- Archdiocese: L'Aquila
- Diocese: Sulmona-Valva
- Appointed: 30 November 2017
- Predecessor: Angelo Spina
- Successor: Incumbent

Orders
- Ordination: 25 June 1988 by Archbishop Ferdinando Palatucci
- Consecration: 4 January 2018 by Crescenzio Cardinal Sepe

Personal details
- Born: 6 December 1963 (age 62) Piano di Sorrento, Italy
- Denomination: Roman Catholic
- Motto: PAX VOBIS
- Coat of arms: Michele Fusco's coat of arms

= Michele Fusco =

Roman Catholic bishop (born 1963)

Bishop Michele Fusco (born 6 December 1963) is an Italian Roman Catholic prelate, who currently serving as bishop of the Roman Catholic Diocese of Sulmona-Valva, Italy.
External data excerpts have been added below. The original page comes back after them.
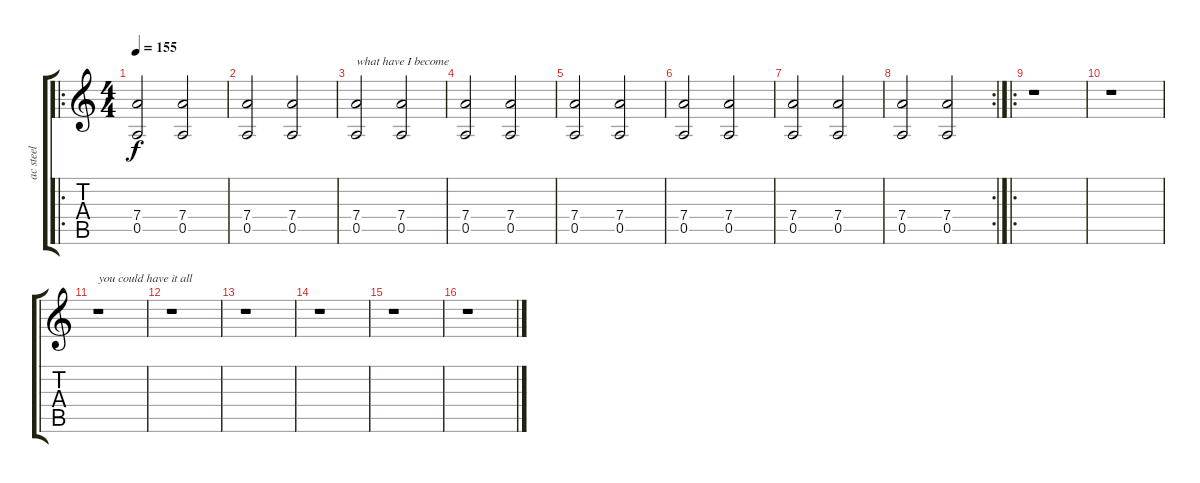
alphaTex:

\track ("ac steel" "ac steel") {instrument acousticguitarsteel}
\staff {score tabs}
\tuning (E4 B3 G3 D3 A2 E2) {hide}
\ro
\ts (4 4)
\tempo 155
\clef g2
\ks c
(7.4 0.5).2{dy f} (7.4 0.5).2 |
(7.4 0.5).2 (7.4 0.5).2 |
(7.4 0.5).2{txt "what have I become"} (7.4 0.5).2 |
(7.4 0.5).2 (7.4 0.5).2 |
(7.4 0.5).2 (7.4 0.5).2 |
(7.4 0.5).2 (7.4 0.5).2 |
(7.4 0.5).2 (7.4 0.5).2 |
\rc 2
(7.4 0.5).2 (7.4 0.5).2 |
\ro
r.1 |
r.1 |
r.1{txt "you could have it all"} |
r.1 |
r.1 |
r.1 |
r.1 |
r.1
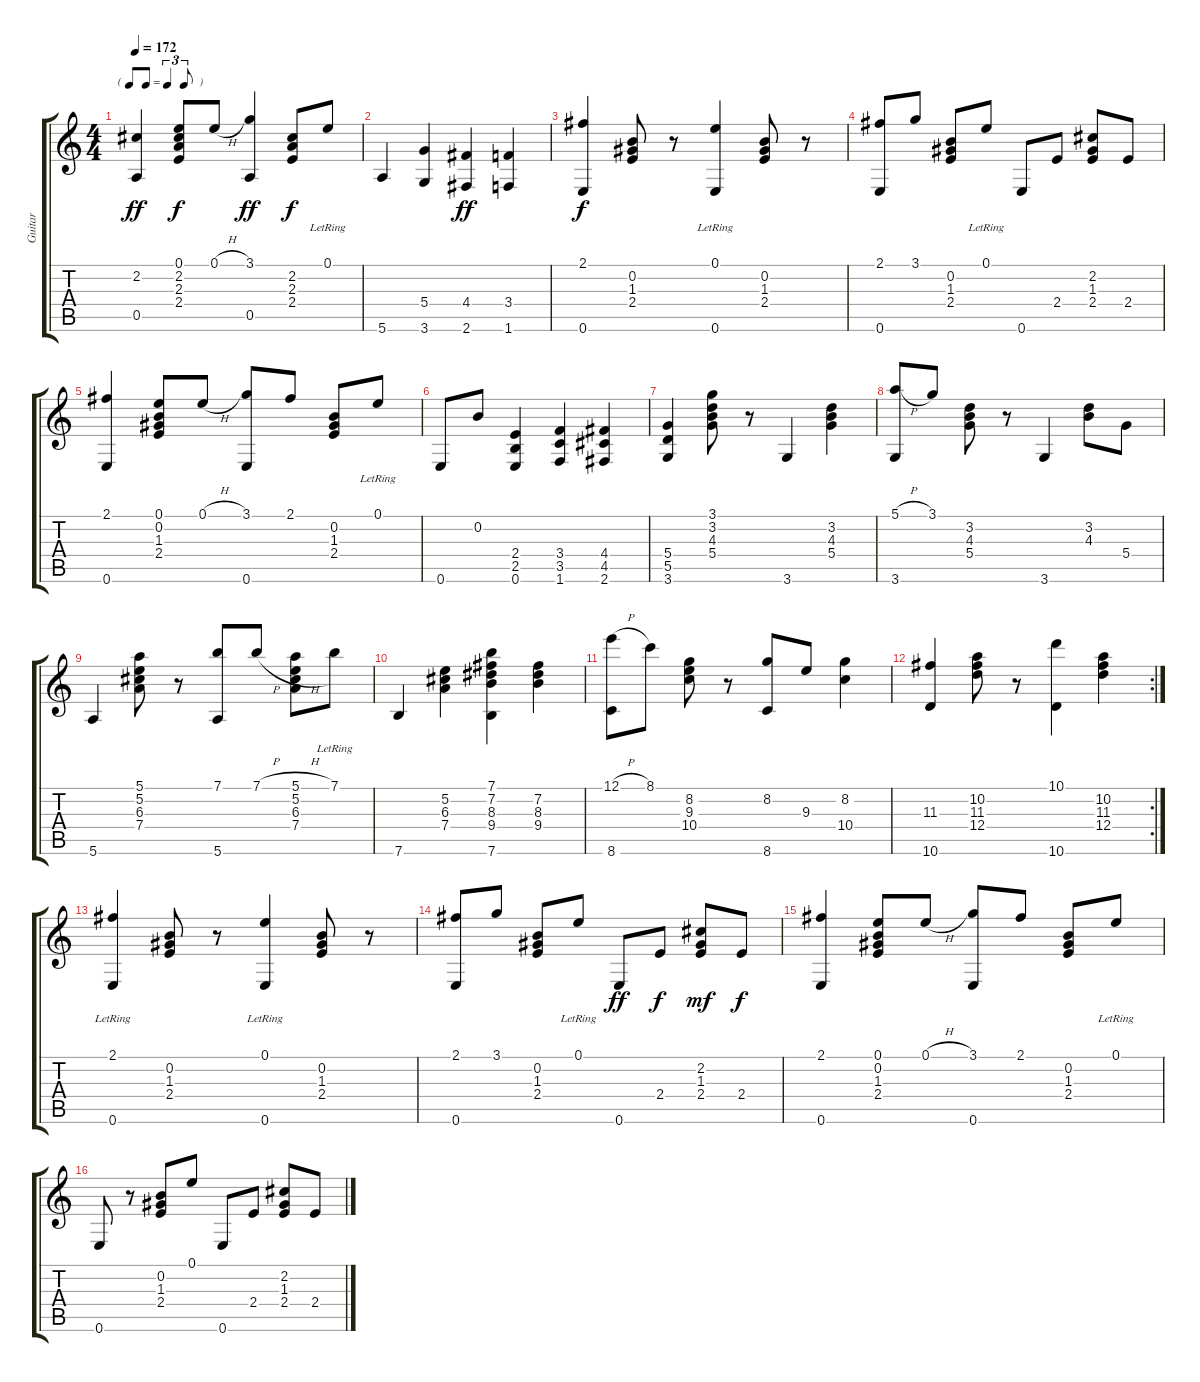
\track ("Guitar" "Guitar") {instrument acousticguitarsteel}
\staff {score tabs}
\tuning (E4 B3 G3 D3 A2 E2) {hide}
\ts (4 4)
\tf triplet8th
\tempo 172
\clef g2
\ks c
(2.2 0.5).4{dy ff} (0.1 2.2 2.3 2.4).8{dy f} 0.1{h}.8 (3.1 0.5).4{dy ff} (2.2 2.3 2.4).8{dy f} 0.1{lr}.8 |
5.6.4 (5.4 3.6).4 (4.4 2.6).4{dy ff} (3.4 1.6).4 |
(2.1 0.6).4{dy f} (0.2 1.3 2.4).8 r.8 (0.1{lr} 0.6).4 (0.2 1.3 2.4).8 r.8 |
(2.1 0.6).8 3.1.8 (0.2 1.3 2.4).8 0.1{lr}.8 0.6.8 2.4.8 (2.2 1.3 2.4).8 2.4.8 |
(2.1 0.6).4 (0.1 0.2 1.3 2.4).8 0.1{h}.8 (3.1 0.6).8 2.1.8 (0.2 1.3 2.4).8 0.1{lr}.8 |
0.6.8 0.2.8 (2.4 2.5 0.6).4 (3.4 3.5 1.6).4 (4.4 4.5 2.6).4 |
(5.4 5.5 3.6).4 (3.1 3.2 4.3 5.4).8 r.8 3.6.4 (3.2 4.3 5.4).4 |
(5.1{h} 3.6).8 3.1.8 (3.2 4.3 5.4).8 r.8 3.6.4 (3.2 4.3).8 5.4.8 |
5.6.4 (5.1 5.2 6.3 7.4).8 r.8 (7.1 5.6).8 7.1{h}.8 (5.1{h} 5.2 6.3 7.4).8 7.1{lr}.8 |
7.6.4 (5.2 6.3 7.4).4 (7.1 7.2 8.3 9.4 7.6).4 (7.2 8.3 9.4).4 |
(12.1{h} 8.6).8 8.1.8 (8.2 9.3 10.4).8 r.8 (8.2 8.6).8 9.3.8 (8.2 10.4).4 |
\rc 2
(11.3 10.6).4 (10.2 11.3 12.4).8 r.8 (10.1 10.6).4 (10.2 11.3 12.4).4 |
(2.1{lr} 0.6).4 (0.2 1.3 2.4).8 r.8 (0.1{lr} 0.6).4 (0.2 1.3 2.4).8 r.8 |
(2.1 0.6).8 3.1.8 (0.2 1.3 2.4).8 0.1{lr}.8 0.6.8{dy ff} 2.4.8{dy f} (2.2 1.3 2.4).8{dy mf} 2.4.8{dy f} |
(2.1 0.6).4 (0.1 0.2 1.3 2.4).8 0.1{h}.8 (3.1 0.6).8 2.1.8 (0.2 1.3 2.4).8 0.1{lr}.8 |
0.6.8 r.8 (0.2 1.3 2.4).8 0.1.8 0.6.8 2.4.8 (2.2 1.3 2.4).8 2.4.8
== Early life and education ==
He was born on 6 December 1963 in Piano di Sorrento, Italy.

== Priesthood ==
On 25 June 1988 he was ordained a priest by Archbishop Ferdinando Palatucci at Positano, Italy.

== Episcopate ==
Fusco was appointed bishop of Sulmona-Valva on 30 November 2017 by Pope Francis. He was consecrated a bishop by Crescenzio Cardinal Sepe on 4 January 2018 at Amalfi Cathedral.